| TEXTE FOURNI |
Le paiement par la Barclays d’une amende d’un montant considérable (365 millions d’euros) n’aurait dû être qu’une façon de tourner la page sur des événements datant de plusieurs années déjà. D’autant qu’il est clair que dans l’affaire du LIBOR, la Barclays était parmi les seize banques, l’une des moins coupables certainement, et ayant fait preuve de bonne volonté en coopérant avec les autorités, ceci expliquant d’ailleurs le rabais de 30% dont elle bénéficie en Grande-Bretagne sur le montant de l’amende.
Il serait caricatural de n’évoquer qu’un « simple exercice de com ayant mal tourné » puisqu’il s’agit quand même de décisions de justice, mais les régulateurs auraient pu espérer que le point final mis à l’affaire serait reçu par le public avec la même indifférence que celui-ci avait témoignée lorsqu’elle éclata en avril 2008. Il n’en a rien été. Comment expliquer alors ce retard à l’allumage de quatre ans dans l’indignation du public ?
L’explication nécessite ce que le physicien appelle un effet « non-linéaire » : le passage d’un seuil faisant qu’une situation change soudain de nature. On pense au Magicien d’Oz (1900) de Frank Baum, où l’ouverture accidentelle d’un rideau fait découvrir que le monde enchanté (métaphore du système monétaire américain) n’est qu’un artifice mis en scène par un vieillard poussant des manettes.
Ce qui a brutalement levé le rideau pour les Britanniques et leur a indiqué sous quelle lumière l’affaire du LIBOR devait être vue, c’est bien sûr l’affaire Murdoch.

| TRAVAIL DEMANDÉ |
a – Traduisez en anglais la phrase suivante, tirée du texte sur l'affaire du LIBOR : « Ce qui a brutalement levé le rideau pour les Britanniques et leur a indiqué sous quelle lumière l'affaire du LIBOR devait être vue, c'est bien sûr l'affaire Murdoch. »
b – Relevez toutes les valeurs numériques, en chiffres ou en lettres, que contient le texte sur l'affaire du LIBOR.
c – Répondez aux questions suivantes à partir du texte sur l'affaire du LIBOR :
(i) Combien de banques étaient en cause dans l'affaire du LIBOR ?
(ii) Quelle œuvre de Frank Baum est évoquée, et en quelle année parut-elle ?
(iii) De quoi le monde enchanté de cette œuvre est-il la métaphore ?

| DONNÉES |
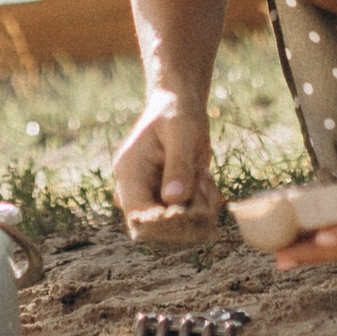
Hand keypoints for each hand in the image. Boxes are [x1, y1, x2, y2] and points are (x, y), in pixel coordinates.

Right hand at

| RÉPONSES PAR CONSIGNE |
a – What abruptly raised the curtain for the British and showed them in what light the LIBOR affair should be viewed was, of course, the Murdoch affair.

b –
365 millions d'euros
seize (banques)
30 %
avril 2008
quatre ans
1900

c –
(i) Seize banques.
(ii) Le Magicien d'Oz, paru en 1900.
(iii) Du système monétaire américain.